START PROVIDED RECORDS
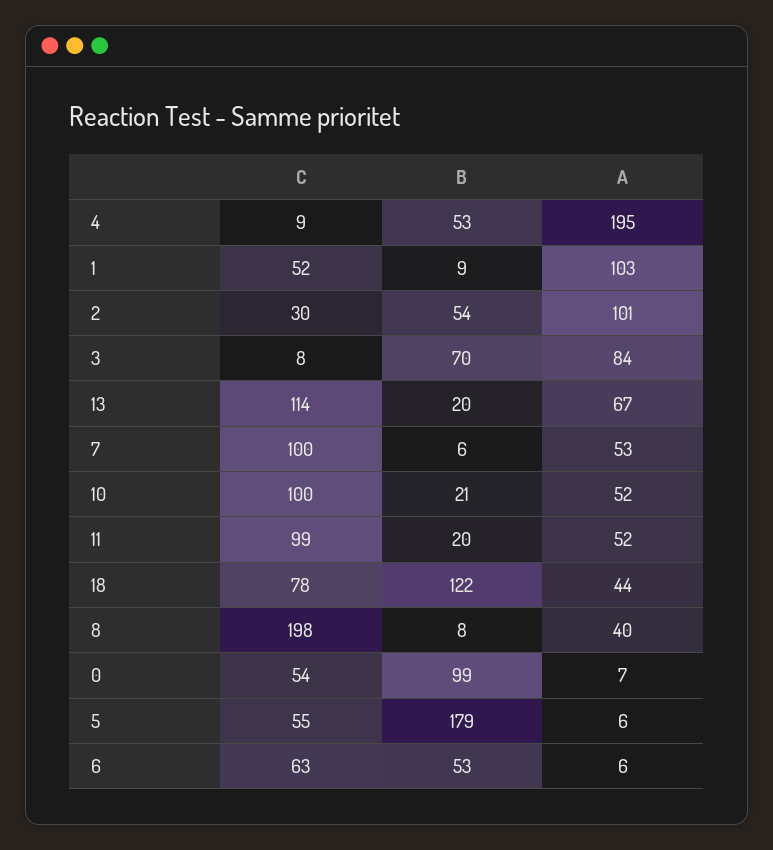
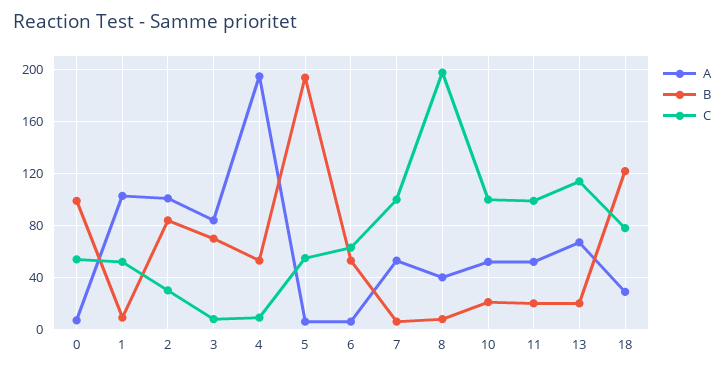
B, 2: 54 -> 85
A, 18: 44 -> 30
B, 5: 179 -> 195

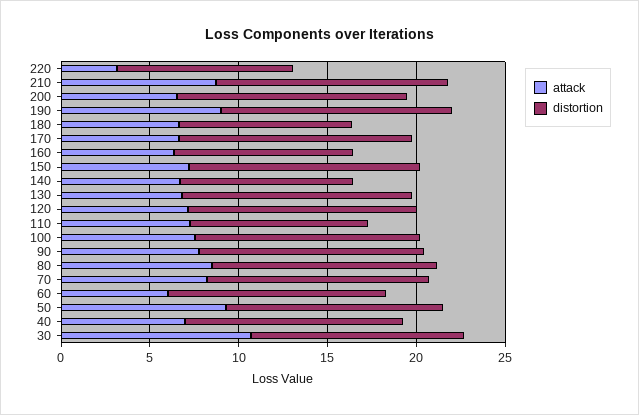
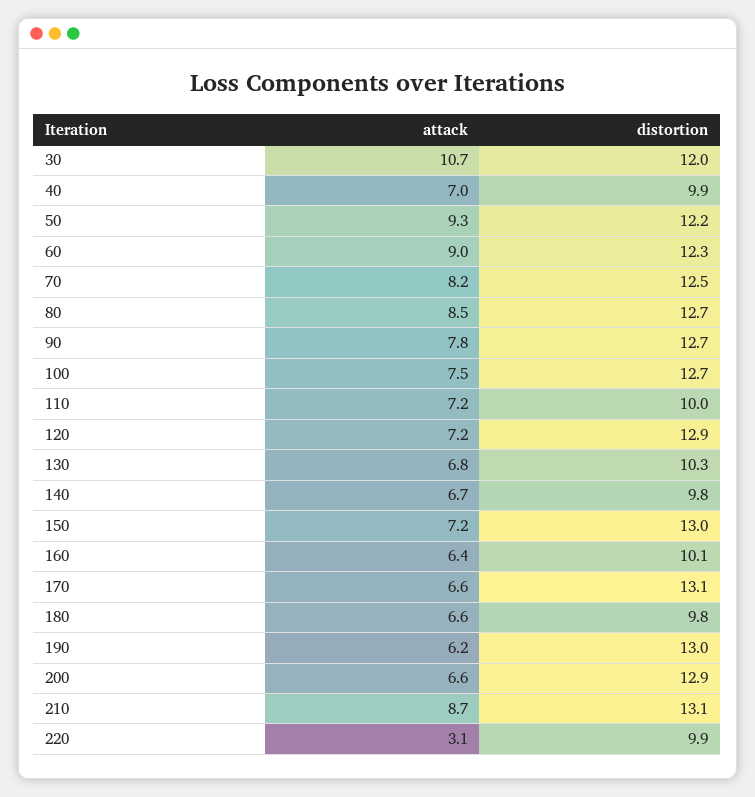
attack, 190: 9 -> 6.2
distortion, 130: 13 -> 10.3
attack, 60: 6 -> 9
distortion, 40: 12 -> 9.9

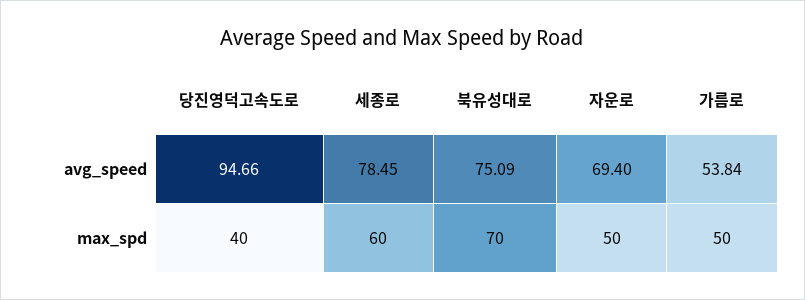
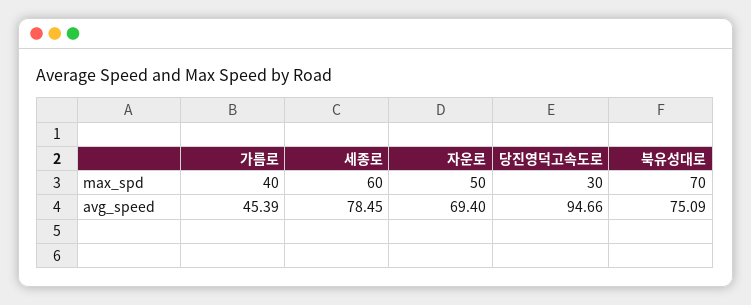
가름로, avg_speed: 53.84 -> 45.39
당진영덕고속도로, max_spd: 40 -> 30
가름로, max_spd: 50 -> 40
END PROVIDED RECORDS
Everything in the listing must be copied exactly except the pictures.

B, 2: 54 -> 85
A, 18: 44 -> 30
B, 5: 179 -> 195

attack, 190: 9 -> 6.2
distortion, 130: 13 -> 10.3
attack, 60: 6 -> 9
distortion, 40: 12 -> 9.9

가름로, avg_speed: 53.84 -> 45.39
당진영덕고속도로, max_spd: 40 -> 30
가름로, max_spd: 50 -> 40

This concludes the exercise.